Su exclusión cartográfica ha sido interpretada por expertos como un signo preocupante de desprotección administrativa y jurídica, especialmente en un contexto geopolítico de creciente tensión con Marruecos.
Según informó el diario La Razón, esta omisión podría tener consecuencias significativas si Marruecos decidiera intensificar su estrategia de presión territorial. En 2002, el país alauí ocupó el islote Perejil, desencadenando una crisis diplomática que obligó a una intervención militar por parte de España. Aunque el conflicto se resolvió sin derramamiento de sangre, dejó claro que estos territorios, pese a su tamaño, tienen un alto valor simbólico y estratégico.
La reciente decisión del Gobierno de Pedro Sánchez de respaldar el plan de autonomía marroquí sobre el Sáhara Occidental, rompiendo con décadas de neutralidad mantenida por los sucesivos gobiernos españoles, ha sido recibida en Rabat como una victoria diplomática. Este giro, lejos de desactivar las tensiones, ha reactivado viejas incógnitas sobre el futuro de las posesiones españolas en la región.

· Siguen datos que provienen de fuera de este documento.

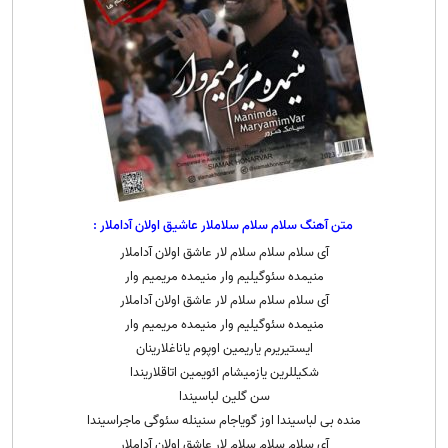
متن آهنگ سلام سلام سلاملار عاشیق اولان آداملار :
آی سلام سلام سلام لار عاشق اولان آداملار
منیمده سئوگیلیم وار منیمده مریمیم وار
آی سلام سلام سلام لار عاشق اولان آداملار
منیمده سئوگیلیم وار منیمده مریمیم وار
ایستیریرم یاریمین اوپوم یاناغلارینان
شکیللرین یازمیشام ائویمین اتاقلاریندا
سن گلین لباسیندا
منده بی لباسیندا اوز گویاجام سنینله سئوگی ماجراسیندا
آی سلام سلام سلام لار عاشق اولان آداملار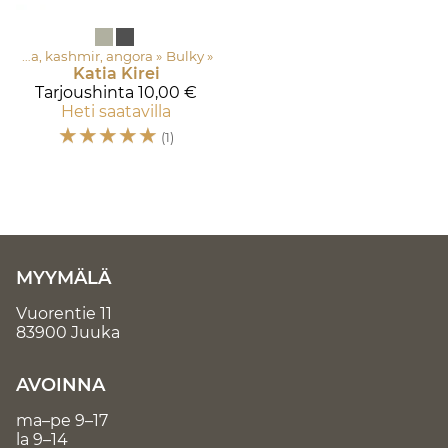
Asustelangat: Merinovilla, silkki, mohair, alpakka, kashmir, angora
‪»
Bulky
‪»
Katia
Kirei
Tarjoushinta
10,00 €
Heti saatavilla
☆
☆
☆
☆
☆
(1)
MYYMÄLÄ
Vuorentie 11
83900 Juuka
AVOINNA
ma–pe 9–17
la 9–14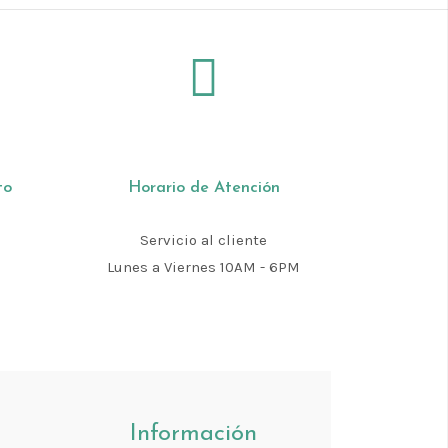
to
Horario de Atención
Servicio al cliente
m
Lunes a Viernes 10AM - 6PM
Información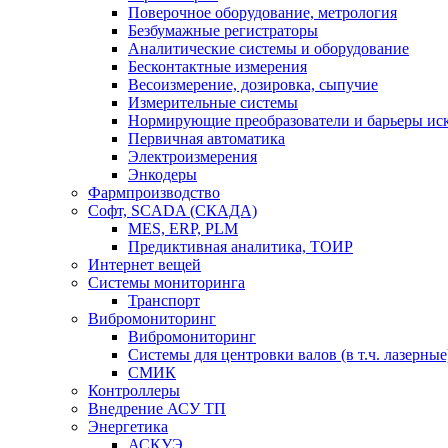
Поверочное оборудование, метрология
Безбумажные регистраторы
Аналитические системы и оборудование
Бесконтактные измерения
Весоизмерение, дозировка, сыпучие
Измерительные системы
Нормирующие преобразователи и барьеры ис
Первичная автоматика
Электроизмерения
Энкодеры
Фармпроизводство
Софт, SCADA (СКАДА)
MES, ERP, PLM
Предиктивная аналитика, ТОИР
Интернет вещей
Системы мониторинга
Транспорт
Вибромониторинг
Вибромониторинг
Системы для центровки валов (в т.ч. лазерные
СМИК
Контроллеры
Внедрение АСУ ТП
Энергетика
АСКУЭ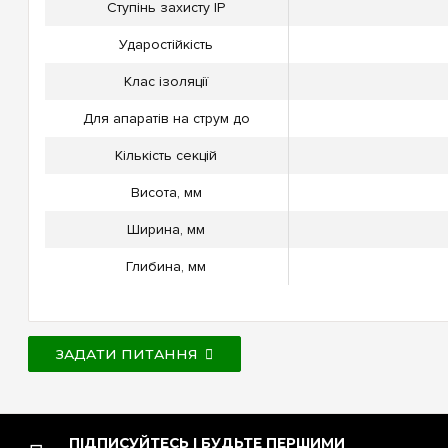
Ступінь захисту IP
Ударостійкість
Клас ізоляції
Для апаратів на струм до
Кількість секцій
Висота, мм
Ширина, мм
Глибина, мм
ЗАДАТИ ПИТАННЯ
ПІДПИСУЙТЕСЬ І БУДЬТЕ ПЕРШИМИ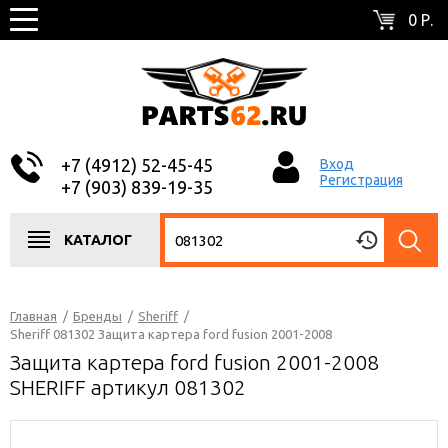
0 Р.
+7 (4912) 52-45-45
Вход
Регистрация
+7 (903) 839-19-35
КАТАЛОГ
Главная
/
Бренды
/
Sheriff
/
Sheriff 081302 Защита картера ford fusion 2001-2008
Защита картера ford fusion 2001-2008
SHERIFF артикул 081302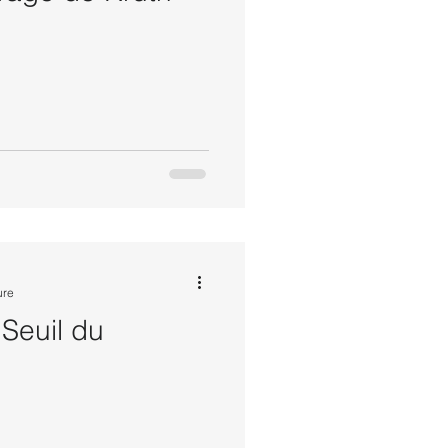
ure
Seuil du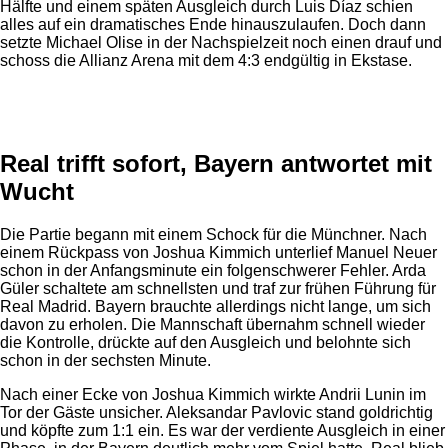
Hälfte und einem späten Ausgleich durch Luis Díaz schien
alles auf ein dramatisches Ende hinauszulaufen. Doch dann
setzte Michael Olise in der Nachspielzeit noch einen drauf und
schoss die Allianz Arena mit dem 4:3 endgültig in Ekstase.
Anzeige
Real trifft sofort, Bayern antwortet mit
Wucht
Die Partie begann mit einem Schock für die Münchner. Nach
einem Rückpass von Joshua Kimmich unterlief Manuel Neuer
schon in der Anfangsminute ein folgenschwerer Fehler. Arda
Güler schaltete am schnellsten und traf zur frühen Führung für
Real Madrid. Bayern brauchte allerdings nicht lange, um sich
davon zu erholen. Die Mannschaft übernahm schnell wieder
die Kontrolle, drückte auf den Ausgleich und belohnte sich
schon in der sechsten Minute.
Nach einer Ecke von Joshua Kimmich wirkte Andrii Lunin im
Tor der Gäste unsicher. Aleksandar Pavlovic stand goldrichtig
und köpfte zum 1:1 ein. Es war der verdiente Ausgleich in einer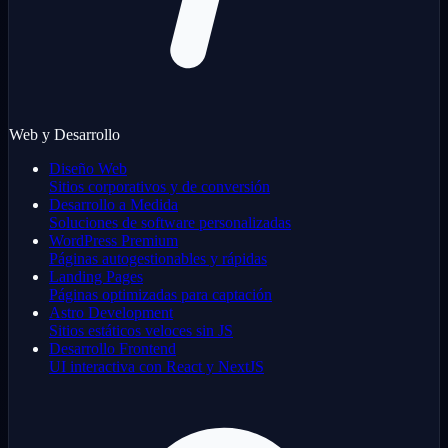
Web y Desarrollo
Diseño Web
Sitios corporativos y de conversión
Desarrollo a Medida
Soluciones de software personalizadas
WordPress Premium
Páginas autogestionables y rápidas
Landing Pages
Páginas optimizadas para captación
Astro Development
Sitios estáticos veloces sin JS
Desarrollo Frontend
UI interactiva con React y NextJS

Además, el proceso de delimitación marítima entre ambos países ha añadido incertidumbre. Como advierte El Independiente, Marruecos ha adoptado una postura ambiciosa al establecer unilateralmente leyes para ampliar su zona económica exclusiva, lo que podría solaparse con aguas españolas en el entorno canario. Esta delimitación, aún no acordada de forma bilateral, podría abrir la puerta a disputas sobre la jurisdicción de espacios marítimos cercanos a estos islotes.
En este contexto, la invisibilidad cartográfica de estos territorios, por más pequeños e inhabitados que sean, es vista como un grave error por analistas y antiguos responsables militares. “Lo que no se dibuja, no existe. Y lo que no existe, se reclama”, advirtió una fuente diplomática citada por La Razón. La omisión en los mapas podría ser utilizada por Marruecos como argumento para poner en duda la soberanía española sobre estos enclaves.
La preocupación también se alimenta del estancamiento del conflicto saharaui. El pasado 31 de octubre, el Consejo de Seguridad de la ONU renovó por un año más la misión de paz en el Sáhara Occidental (MINURSO), según informó RTVE. La persistencia de este conflicto mantiene viva la agenda internacional sobre el futuro de ese territorio, y Marruecos, fortalecido por ciertos apoyos europeos y estadounidenses, podría extender su presión a otros espacios bajo control español.
Por su parte, el Gobierno español no ha ofrecido una explicación pública sobre la omisión de los islotes en los mapas oficiales. Ni el Ministerio de Defensa ni el de Asuntos Exteriores han aclarado por qué no aparecen representados, a pesar de que son territorio nacional. Este silencio contrasta con la inquietud creciente entre expertos y exmandos militares, que interpretan esta ausencia como una cesión implícita o un desinterés administrativo de consecuencias potencialmente graves.
La cartografía oficial no es solo una herramienta técnica: también es una forma de reafirmar la soberanía nacional. En un escenario de alta tensión diplomática, ignorar visualmente estos territorios puede dar señales equivocadas. Por ahora, los islotes siguen siendo españoles. Pero su ausencia en los mapas plantea una pregunta inquietante porque hay quien se plantea qué va a pasar con ellos en un futuro.